Robby Kukler’s first restaurant job came the way of a Best Western in Flint, Michigan, where taking care of weary travelers was the name of the game. Now, years later, Kukler is a partner at Fifth Group Restaurants, which operates seven restaurants and a full-service events company in Atlanta. Though the average diner may spend up to $50 at some of the company’s restaurants, Kukler says he’s still relying on lessons he learned back at the Best Western. 

“A restaurant is a community business,” he says. “And if your community happens to be surrounded by hotels and offices, then those are the people you need to connect to and take care of.”

Hotel guests, specifically business travelers, remain vital for Fifth Group. On any given night at its Midtown Atlanta restaurant locations, Kukler says half the guests come from out of state, often in town for conferences, conventions, or other types of business travel. The company has consistently gone out of its way to cultivate sales from this valuable stripe of diner by ensuring its restaurants are on the radar of nearby hotel staff. Fifth Group employees maintain close ties with concierges and other hotel employees. Kukler says team members at the Southern-inspired South City Kitchen go so far as to walk down to the nearby Four Seasons, handing out baked goods to the doormen. “It’s common sense. And it’s relationship building,” he says. 

Aside from the guerrilla marketing, Fifth Group is a member of Dinova, a sort of frequent flier program for companies whose employees dine among its network of some 13,000 restaurants. The program provides a rebate to companies whose employees spend at certain restaurants, incentivizing them to funnel their business expenses to restaurants and chains within the network. The restaurants fund the rebate, but also benefit from an incremental bump in sales from coveted business diners. 

At Fifth Group’s restaurants, Dinova customers usually spend about 15 percent more per check than the average diner. “If it wasn’t worth it, I wouldn’t be doing it,” Kukler notes.

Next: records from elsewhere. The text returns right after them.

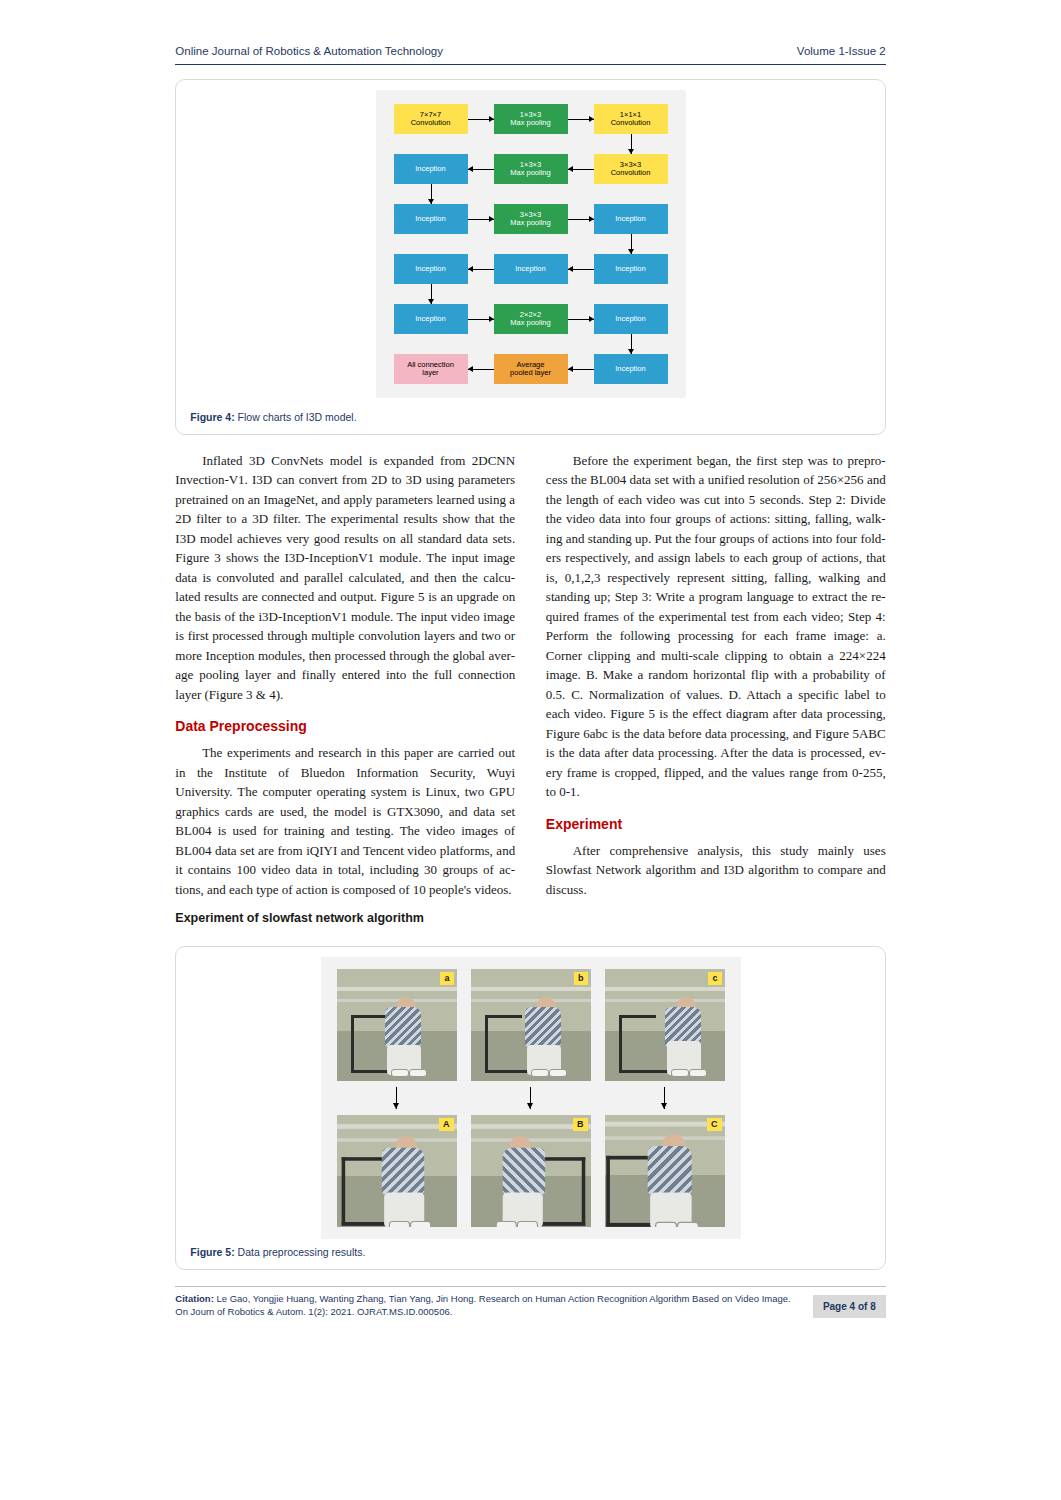Online Journal of Robotics & Automation Technology
Volume 1-Issue 2
| 7×7×7 Convolution | | 1×3×3 Max pooling | | 1×1×1 Convolution |
| Inception | | 1×3×3 Max pooling | | 3×3×3 Convolution |
| Inception | | 3×3×3 Max pooling | | Inception |
| Inception | | Inception | | Inception |
| Inception | | 2×2×2 Max pooling | | Inception |
| All connection layer | | Average pooled layer | | Inception |
Figure 4: Flow charts of I3D model.
Inflated 3D ConvNets model is expanded from 2DCNN Invection-V1. I3D can convert from 2D to 3D using parameters pretrained on an ImageNet, and apply parameters learned using a 2D filter to a 3D filter. The experimental results show that the I3D model achieves very good results on all standard data sets. Figure 3 shows the I3D-InceptionV1 module. The input image data is convoluted and parallel calculated, and then the calculated results are connected and output. Figure 5 is an upgrade on the basis of the i3D-InceptionV1 module. The input video image is first processed through multiple convolution layers and two or more Inception modules, then processed through the global average pooling layer and finally entered into the full connection layer (Figure 3 & 4).
Data Preprocessing
The experiments and research in this paper are carried out in the Institute of Bluedon Information Security, Wuyi University. The computer operating system is Linux, two GPU graphics cards are used, the model is GTX3090, and data set BL004 is used for training and testing. The video images of BL004 data set are from iQIYI and Tencent video platforms, and it contains 100 video data in total, including 30 groups of actions, and each type of action is composed of 10 people's videos.
Experiment of slowfast network algorithm
Before the experiment began, the first step was to preprocess the BL004 data set with a unified resolution of 256×256 and the length of each video was cut into 5 seconds. Step 2: Divide the video data into four groups of actions: sitting, falling, walking and standing up. Put the four groups of actions into four folders respectively, and assign labels to each group of actions, that is, 0,1,2,3 respectively represent sitting, falling, walking and standing up; Step 3: Write a program language to extract the required frames of the experimental test from each video; Step 4: Perform the following processing for each frame image: a. Corner clipping and multi-scale clipping to obtain a 224×224 image. B. Make a random horizontal flip with a probability of 0.5. C. Normalization of values. D. Attach a specific label to each video. Figure 5 is the effect diagram after data processing, Figure 6abc is the data before data processing, and Figure 5ABC is the data after data processing. After the data is processed, every frame is cropped, flipped, and the values range from 0-255, to 0-1.
Experiment
After comprehensive analysis, this study mainly uses Slowfast Network algorithm and I3D algorithm to compare and discuss.
a
b
c
A
B
C
Figure 5: Data preprocessing results.
Citation: Le Gao, Yongjie Huang, Wanting Zhang, Tian Yang, Jin Hong. Research on Human Action Recognition Algorithm Based on Video Image. On Journ of Robotics & Autom. 1(2): 2021. OJRAT.MS.ID.000506.
Page 4 of 8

In fact, Dinova reports strong growth in business dining sales last year, growth the company expects will continue. Business spending in restaurants far outpaced overall restaurant growth, increasing by 7.1 percent in 2015. And the company projects a 5.5 to 8.5 percent bump in expense-account spending in restaurants for 2016. The Global Business Travel Association expects the entire American business-travel spending category to grow at just above 3 percent over the next two years—a trend driven largely by prices, not transaction increases.

Dinova founder and CEO Vic Macchio says business customers offer several advantages for restaurateurs. And increasing such dining occasions—whether from the out-of-state traveler or the business lunch in a hometown market—can help cushion operators against swings in the wider economy. While times of economic uncertainty can spell disaster for restaurants when diners limit personal spending, Maccchio says historical trends show corporations are less reactive. 

“Business dining activity is not nearly as extreme in its fluctuation to macroeconomic trends as the consumer space is. The highs aren’t as high and the lows aren’t nearly as low,” he says. “The overall economy can go down, but there’s still a certain amount of business travel that must be done, sales that must be made, customers and facilities that must be visited. That drives people on the road. And people have to eat whether the economy is good or not.”

Macchio says customers who are charging meals to corporate expense accounts are more likely to choose an upgraded bottle of wine or add an appetizer. And these benefits aren’t reserved to white-tablecloth establishments. Dinova’s network includes quick-service and casual-dining chains as well as fine-dining options, all of which are frequented by business customers. While business travel tends to concentrate around the nation’s big metropolitan areas, Macchio says corporate dining happens just about everywhere, as evidenced by the habits of Dinova members.

“In almost every chain, there is at least some activity in every location,” he says. “So if there’s an Outback Steakhouse in Missoula, Montana, they will get some action from a Dinova client.”

Stephen Loftis, vice president of marketing for Firebirds Wood Fired Grill, says business travelers are extremely valuable. When expense accounts tightened in the wake of the Great Recession, he says, it cut down on the amount of wining and dining at $100-per-person steakhouses. By comparison, the average dinner check at Firebirds is $28 to $32 per person. “Since Firebirds lives in the polished-casual niche and offers great value, that traveler began to dine with us more frequently and recognized that they could enjoy an upscale experience at a great value,” Loftis says. “When the economy rebounded, those guests continued to frequent Firebirds.”

Now, it’s a vital piece of Firebirds’ customer base. “The business traveler is an integral part of our business: On Monday, when they get to town, they may eat by themselves,” Loftis says, “but on Wednesday they bring in a party of eight people after a long day of meetings.”